### [REQUIRED WORK]
Please list all lines of the material below in which the string "down" occurs.

### [THE DATA]
---

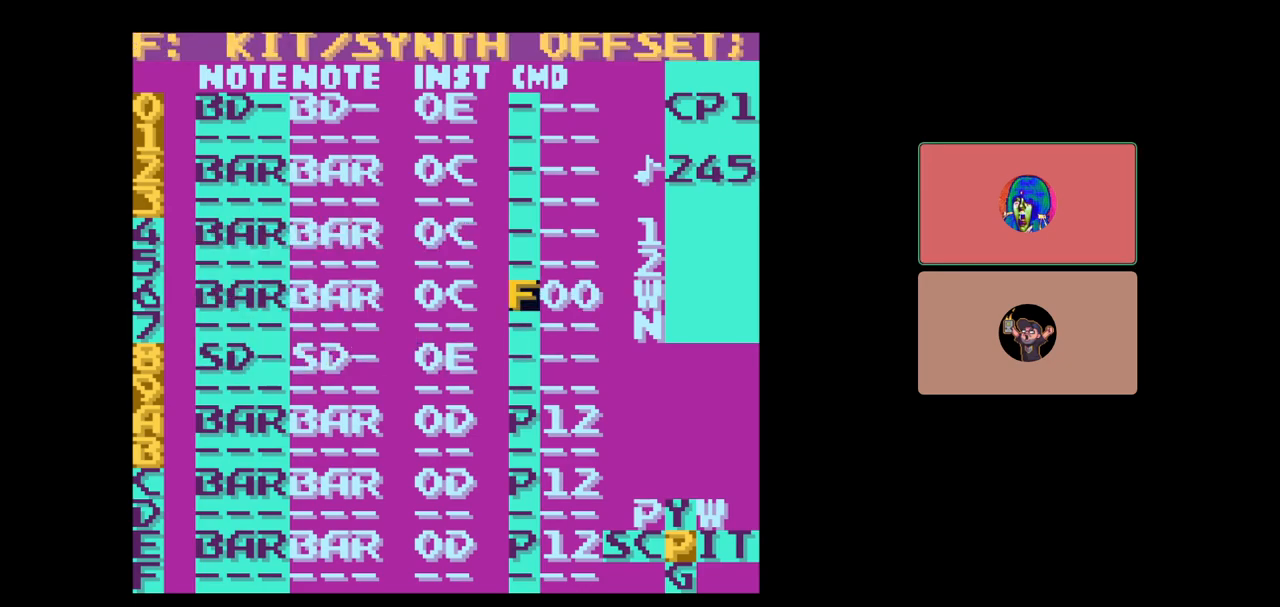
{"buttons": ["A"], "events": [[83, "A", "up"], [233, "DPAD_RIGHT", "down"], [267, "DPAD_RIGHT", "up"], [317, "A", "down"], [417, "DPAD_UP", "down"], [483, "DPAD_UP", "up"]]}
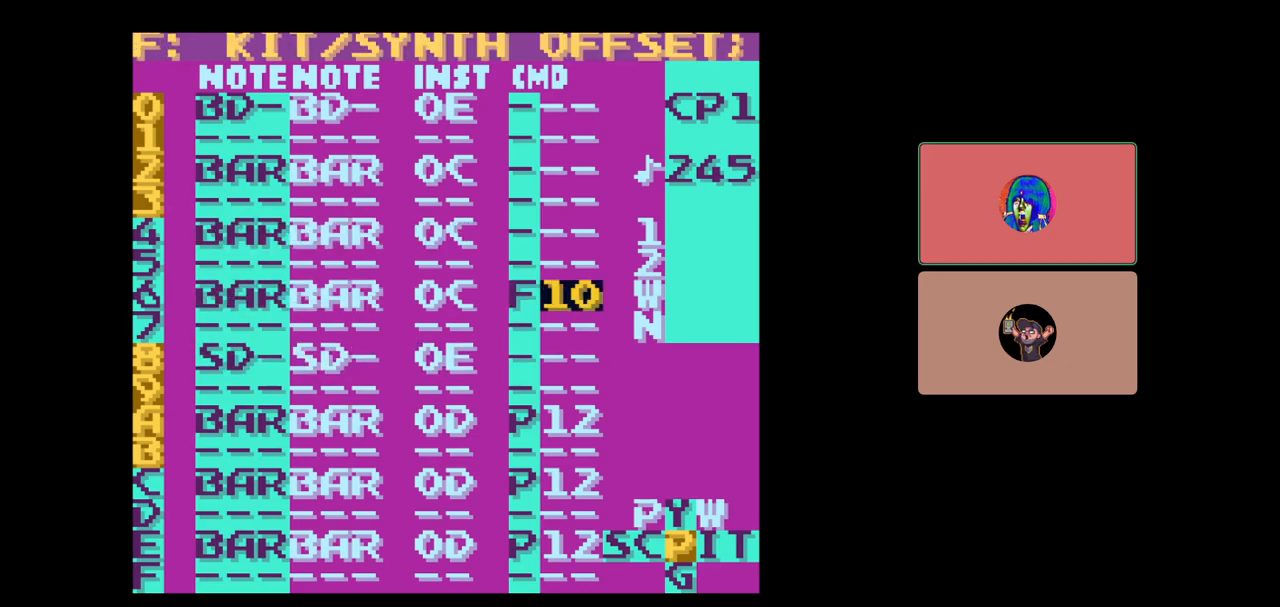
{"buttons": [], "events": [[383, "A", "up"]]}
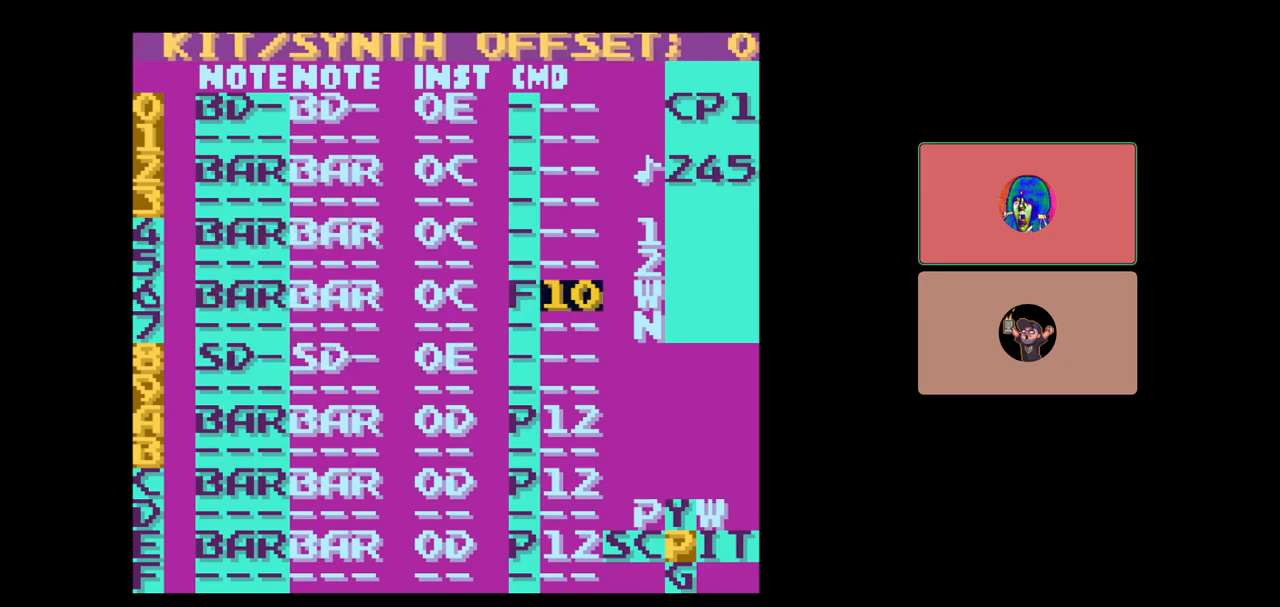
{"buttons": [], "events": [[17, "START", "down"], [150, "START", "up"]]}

---

### [SOLVED PROBLEM]
{"buttons": ["A"], "events": [[83, "A", "up"], [233, "DPAD_RIGHT", "down"], [267, "DPAD_RIGHT", "up"], [317, "A", "down"], [417, "DPAD_UP", "down"], [483, "DPAD_UP", "up"]]}
{"buttons": [], "events": [[17, "START", "down"], [150, "START", "up"]]}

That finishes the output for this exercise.